-- Exercise instructions --
Set down the records exactly as they stand, except for any pictures, which you should omit.

Page images and extracted text
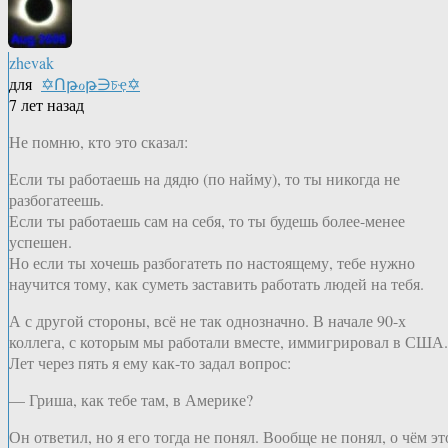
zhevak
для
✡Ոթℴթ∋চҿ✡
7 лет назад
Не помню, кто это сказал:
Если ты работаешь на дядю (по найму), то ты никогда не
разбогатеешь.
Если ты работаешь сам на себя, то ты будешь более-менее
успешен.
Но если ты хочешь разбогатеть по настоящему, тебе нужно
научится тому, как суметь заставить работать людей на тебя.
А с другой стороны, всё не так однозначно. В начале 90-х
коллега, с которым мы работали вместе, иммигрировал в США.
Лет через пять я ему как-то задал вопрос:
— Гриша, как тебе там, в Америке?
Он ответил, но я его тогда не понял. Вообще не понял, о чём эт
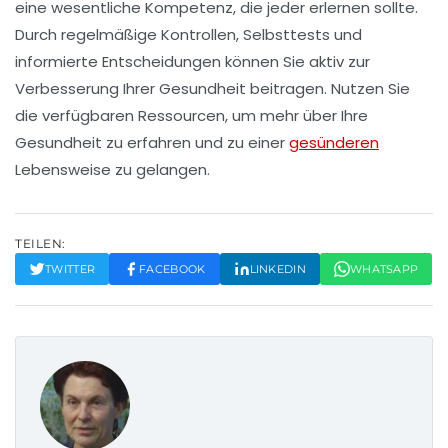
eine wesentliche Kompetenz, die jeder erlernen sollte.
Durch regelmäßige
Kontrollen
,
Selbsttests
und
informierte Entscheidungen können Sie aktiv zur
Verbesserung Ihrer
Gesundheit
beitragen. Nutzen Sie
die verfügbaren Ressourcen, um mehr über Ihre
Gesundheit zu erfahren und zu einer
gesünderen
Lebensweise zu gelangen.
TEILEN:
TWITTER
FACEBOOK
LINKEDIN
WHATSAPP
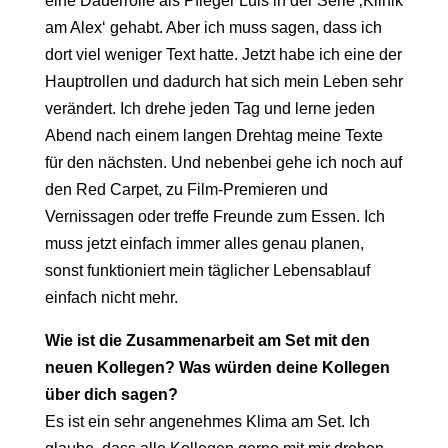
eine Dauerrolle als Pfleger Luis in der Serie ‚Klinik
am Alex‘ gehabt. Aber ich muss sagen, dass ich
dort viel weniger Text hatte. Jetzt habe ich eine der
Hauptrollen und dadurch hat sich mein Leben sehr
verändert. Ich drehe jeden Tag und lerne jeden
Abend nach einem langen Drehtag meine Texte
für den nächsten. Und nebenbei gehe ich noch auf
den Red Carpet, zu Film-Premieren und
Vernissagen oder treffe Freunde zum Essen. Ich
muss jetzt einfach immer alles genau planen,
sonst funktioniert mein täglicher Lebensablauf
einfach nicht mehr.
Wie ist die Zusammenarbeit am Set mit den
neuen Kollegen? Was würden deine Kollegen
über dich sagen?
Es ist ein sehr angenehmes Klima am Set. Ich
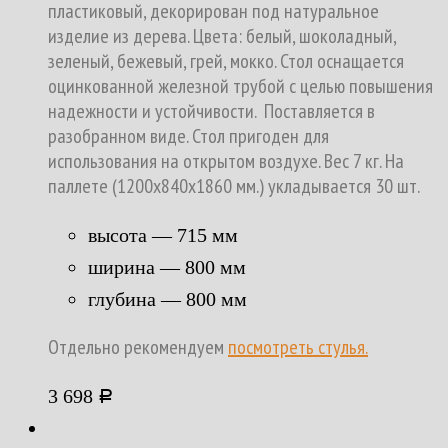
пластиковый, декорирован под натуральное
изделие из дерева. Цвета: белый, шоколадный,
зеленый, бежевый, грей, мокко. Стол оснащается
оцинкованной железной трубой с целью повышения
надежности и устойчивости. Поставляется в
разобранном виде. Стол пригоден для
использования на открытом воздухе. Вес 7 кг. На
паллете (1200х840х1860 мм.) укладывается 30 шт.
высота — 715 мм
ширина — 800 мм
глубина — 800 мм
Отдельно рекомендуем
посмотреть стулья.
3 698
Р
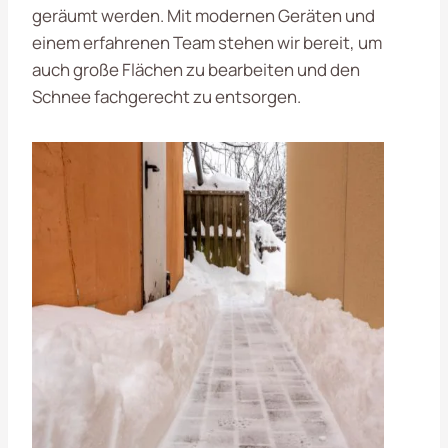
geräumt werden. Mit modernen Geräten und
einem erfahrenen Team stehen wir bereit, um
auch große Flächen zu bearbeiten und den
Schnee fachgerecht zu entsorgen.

-- Answer --
zhevak
для
✡Ոթℴթ∋চҿ✡
7 лет назад
Не помню, кто это сказал:
Если ты работаешь на дядю (по найму), то ты никогда не
разбогатеешь.
Если ты работаешь сам на себя, то ты будешь более-менее
успешен.
Но если ты хочешь разбогатеть по настоящему, тебе нужно
научится тому, как суметь заставить работать людей на тебя.
А с другой стороны, всё не так однозначно. В начале 90-х
коллега, с которым мы работали вместе, иммигрировал в США.
Лет через пять я ему как-то задал вопрос:
— Гриша, как тебе там, в Америке?
Он ответил, но я его тогда не понял. Вообще не понял, о чём эт
eine wesentliche Kompetenz, die jeder erlernen sollte.
Durch regelmäßige
Kontrollen
,
Selbsttests
und
informierte Entscheidungen können Sie aktiv zur
Verbesserung Ihrer
Gesundheit
beitragen. Nutzen Sie
die verfügbaren Ressourcen, um mehr über Ihre
Gesundheit zu erfahren und zu einer
gesünderen
Lebensweise zu gelangen.
TEILEN:
TWITTER
FACEBOOK
LINKEDIN
WHATSAPP
eine Dauerrolle als Pfleger Luis in der Serie ‚Klinik
am Alex‘ gehabt. Aber ich muss sagen, dass ich
dort viel weniger Text hatte. Jetzt habe ich eine der
Hauptrollen und dadurch hat sich mein Leben sehr
verändert. Ich drehe jeden Tag und lerne jeden
Abend nach einem langen Drehtag meine Texte
für den nächsten. Und nebenbei gehe ich noch auf
den Red Carpet, zu Film-Premieren und
Vernissagen oder treffe Freunde zum Essen. Ich
muss jetzt einfach immer alles genau planen,
sonst funktioniert mein täglicher Lebensablauf
einfach nicht mehr.
Wie ist die Zusammenarbeit am Set mit den
neuen Kollegen? Was würden deine Kollegen
über dich sagen?
Es ist ein sehr angenehmes Klima am Set. Ich
пластиковый, декорирован под натуральное
изделие из дерева. Цвета: белый, шоколадный,
зеленый, бежевый, грей, мокко. Стол оснащается
оцинкованной железной трубой с целью повышения
надежности и устойчивости. Поставляется в
разобранном виде. Стол пригоден для
использования на открытом воздухе. Вес 7 кг. На
паллете (1200х840х1860 мм.) укладывается 30 шт.
высота — 715 мм
ширина — 800 мм
глубина — 800 мм
Отдельно рекомендуем
посмотреть стулья.
3 698
Р
geräumt werden. Mit modernen Geräten und
einem erfahrenen Team stehen wir bereit, um
auch große Flächen zu bearbeiten und den
Schnee fachgerecht zu entsorgen.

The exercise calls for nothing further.